Deep in the most remote reaches of the former Soviet Union, strange skyscrapers glitter against the sky, made all the more out of place by their sleepy rural settings and lack of similarly scaled surroundings. Photographer Frank Herfort calls them ‘Imperial Pomp,’ monstrous and overly ostentatious structures that sprung up throughout the nation and the former Soviet Union in the decades since the collapse of the USSR. Traveling to places that might not otherwise draw many foreign visitors, Herfort captured the skyscrapers in all their strangely proportioned glamour for his photo book ‘Imperial Pomp – Post Soviet High-Rise.’
“After exploring Moscow’s structures I realized, that in all cities and former Soviet countries you can find such buildings,” says Herfort. “So I traveled to Vladivostok, to Blagoveshchensk on the Chinese border on River Amur, to Astana in Kazakhstan, to Baku in Azerbaijan, to Sochi and to St.
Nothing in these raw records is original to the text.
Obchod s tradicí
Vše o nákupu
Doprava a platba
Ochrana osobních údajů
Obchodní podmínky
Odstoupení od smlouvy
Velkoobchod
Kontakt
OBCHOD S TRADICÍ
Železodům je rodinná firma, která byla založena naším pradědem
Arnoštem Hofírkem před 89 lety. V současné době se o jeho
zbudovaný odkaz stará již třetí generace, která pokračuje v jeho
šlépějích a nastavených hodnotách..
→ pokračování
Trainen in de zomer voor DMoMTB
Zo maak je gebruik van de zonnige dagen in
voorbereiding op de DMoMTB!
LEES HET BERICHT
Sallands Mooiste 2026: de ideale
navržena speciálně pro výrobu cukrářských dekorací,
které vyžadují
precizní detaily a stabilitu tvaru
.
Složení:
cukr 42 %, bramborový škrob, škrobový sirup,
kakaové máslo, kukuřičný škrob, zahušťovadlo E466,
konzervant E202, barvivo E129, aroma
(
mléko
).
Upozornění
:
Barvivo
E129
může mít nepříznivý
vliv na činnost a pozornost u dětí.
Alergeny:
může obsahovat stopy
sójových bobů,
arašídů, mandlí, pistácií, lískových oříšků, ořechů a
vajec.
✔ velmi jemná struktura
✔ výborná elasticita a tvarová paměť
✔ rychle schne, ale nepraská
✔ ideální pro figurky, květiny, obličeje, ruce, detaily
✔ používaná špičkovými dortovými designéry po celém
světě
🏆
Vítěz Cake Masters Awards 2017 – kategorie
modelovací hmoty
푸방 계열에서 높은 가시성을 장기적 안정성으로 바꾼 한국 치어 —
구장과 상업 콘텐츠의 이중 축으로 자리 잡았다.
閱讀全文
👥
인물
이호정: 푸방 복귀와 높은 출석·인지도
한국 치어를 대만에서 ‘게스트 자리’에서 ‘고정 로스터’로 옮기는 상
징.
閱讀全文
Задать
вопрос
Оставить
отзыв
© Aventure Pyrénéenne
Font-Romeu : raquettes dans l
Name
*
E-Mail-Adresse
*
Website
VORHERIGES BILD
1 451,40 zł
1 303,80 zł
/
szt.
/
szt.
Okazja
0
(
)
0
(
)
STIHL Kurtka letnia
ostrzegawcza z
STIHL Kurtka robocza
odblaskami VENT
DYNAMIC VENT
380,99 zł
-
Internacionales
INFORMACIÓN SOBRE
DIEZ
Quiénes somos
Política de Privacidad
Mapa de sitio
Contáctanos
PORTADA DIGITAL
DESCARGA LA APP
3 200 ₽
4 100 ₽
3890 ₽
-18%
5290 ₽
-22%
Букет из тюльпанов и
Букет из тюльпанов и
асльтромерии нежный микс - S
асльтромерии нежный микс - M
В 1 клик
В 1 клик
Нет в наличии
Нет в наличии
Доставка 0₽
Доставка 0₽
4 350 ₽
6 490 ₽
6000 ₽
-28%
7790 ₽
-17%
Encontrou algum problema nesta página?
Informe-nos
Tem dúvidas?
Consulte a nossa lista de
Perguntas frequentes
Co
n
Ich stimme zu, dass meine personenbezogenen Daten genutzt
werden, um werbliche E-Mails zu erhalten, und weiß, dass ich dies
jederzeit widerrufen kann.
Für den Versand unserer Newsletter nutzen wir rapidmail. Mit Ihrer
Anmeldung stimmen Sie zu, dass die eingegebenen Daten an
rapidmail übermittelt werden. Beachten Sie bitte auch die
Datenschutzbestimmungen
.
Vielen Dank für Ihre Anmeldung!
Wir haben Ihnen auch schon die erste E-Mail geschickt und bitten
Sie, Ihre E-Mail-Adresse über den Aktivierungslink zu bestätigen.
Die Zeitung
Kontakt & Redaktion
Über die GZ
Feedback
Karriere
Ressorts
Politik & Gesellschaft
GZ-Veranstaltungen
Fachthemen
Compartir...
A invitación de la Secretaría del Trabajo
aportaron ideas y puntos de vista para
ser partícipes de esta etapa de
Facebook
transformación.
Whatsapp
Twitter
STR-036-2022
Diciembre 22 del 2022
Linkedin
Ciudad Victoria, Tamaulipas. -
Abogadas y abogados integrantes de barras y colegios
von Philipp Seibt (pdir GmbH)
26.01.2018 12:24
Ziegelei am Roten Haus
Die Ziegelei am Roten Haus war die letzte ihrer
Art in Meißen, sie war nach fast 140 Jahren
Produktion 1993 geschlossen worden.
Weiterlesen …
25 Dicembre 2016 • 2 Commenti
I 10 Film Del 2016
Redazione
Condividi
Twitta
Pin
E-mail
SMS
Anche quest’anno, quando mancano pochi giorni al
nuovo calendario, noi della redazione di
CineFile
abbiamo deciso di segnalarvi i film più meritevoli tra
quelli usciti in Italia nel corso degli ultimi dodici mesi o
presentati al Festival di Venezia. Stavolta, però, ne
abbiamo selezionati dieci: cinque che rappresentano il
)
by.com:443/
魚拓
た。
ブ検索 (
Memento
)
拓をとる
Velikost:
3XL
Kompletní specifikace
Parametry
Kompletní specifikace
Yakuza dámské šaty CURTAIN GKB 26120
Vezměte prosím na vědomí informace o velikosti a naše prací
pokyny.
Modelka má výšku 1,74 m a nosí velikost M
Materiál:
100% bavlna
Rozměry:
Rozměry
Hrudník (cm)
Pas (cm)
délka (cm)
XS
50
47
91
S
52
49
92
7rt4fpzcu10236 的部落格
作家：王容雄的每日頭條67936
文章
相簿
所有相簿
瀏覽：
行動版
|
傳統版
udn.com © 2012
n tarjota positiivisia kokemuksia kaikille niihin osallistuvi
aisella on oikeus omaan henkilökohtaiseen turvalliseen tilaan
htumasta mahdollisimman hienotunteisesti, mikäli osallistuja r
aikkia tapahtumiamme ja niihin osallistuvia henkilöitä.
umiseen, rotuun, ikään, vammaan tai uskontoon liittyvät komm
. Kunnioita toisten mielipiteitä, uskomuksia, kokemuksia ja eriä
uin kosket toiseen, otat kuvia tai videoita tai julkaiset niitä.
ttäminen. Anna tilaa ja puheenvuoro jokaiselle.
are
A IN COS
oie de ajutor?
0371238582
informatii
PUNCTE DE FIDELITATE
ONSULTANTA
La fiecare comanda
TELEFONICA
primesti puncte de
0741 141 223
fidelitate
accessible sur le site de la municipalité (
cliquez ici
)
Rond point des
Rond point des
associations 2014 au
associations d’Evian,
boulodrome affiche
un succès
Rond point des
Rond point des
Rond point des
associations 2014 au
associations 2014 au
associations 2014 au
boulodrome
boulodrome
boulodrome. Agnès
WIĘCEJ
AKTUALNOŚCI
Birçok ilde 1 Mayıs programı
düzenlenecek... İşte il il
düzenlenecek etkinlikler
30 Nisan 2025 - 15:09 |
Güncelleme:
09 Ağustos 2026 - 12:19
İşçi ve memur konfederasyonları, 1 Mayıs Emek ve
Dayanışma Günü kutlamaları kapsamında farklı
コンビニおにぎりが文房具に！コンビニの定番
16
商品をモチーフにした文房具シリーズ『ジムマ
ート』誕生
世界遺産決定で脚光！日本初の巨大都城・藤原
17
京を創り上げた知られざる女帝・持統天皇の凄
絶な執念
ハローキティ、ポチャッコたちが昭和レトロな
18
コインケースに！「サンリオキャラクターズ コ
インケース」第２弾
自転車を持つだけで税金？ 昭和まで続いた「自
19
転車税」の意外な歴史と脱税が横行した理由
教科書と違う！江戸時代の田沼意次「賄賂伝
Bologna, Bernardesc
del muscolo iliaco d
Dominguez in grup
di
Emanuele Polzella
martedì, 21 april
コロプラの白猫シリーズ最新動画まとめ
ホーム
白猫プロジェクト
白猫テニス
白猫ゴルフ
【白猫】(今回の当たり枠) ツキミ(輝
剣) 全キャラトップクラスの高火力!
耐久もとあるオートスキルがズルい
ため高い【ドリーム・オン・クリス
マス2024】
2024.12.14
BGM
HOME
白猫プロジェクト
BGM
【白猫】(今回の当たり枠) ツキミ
Petersburg. And everywhere in between. I was always impressed by these huge constructions while driving through Moscow. Moscow doesn’t have a big skyline or big houses in the cityscape, and then I was even more impressed when suddenly there appeared one of these big new colored buildings. They are standing like single flowers cropped in the landscape.”
The German photographer notes that he feels like the buildings are “used to manipulate the humans and try to make them feel small.” He says the buildings rarely have infrastructure or real access built around them to invite the public to experience and interact with them, because they weren’t built with a care for anything other than showing off. That would certainly fit with the American perspective on Russia and its strongman fascination.
The buildings do feel like modern iterations of the strange Soviet-era monuments that still litter much of the former Soviet Union, though they’re nowhere near as creative and sculptural as the wondrous and bizarre relics of what used to be Yugoslavia.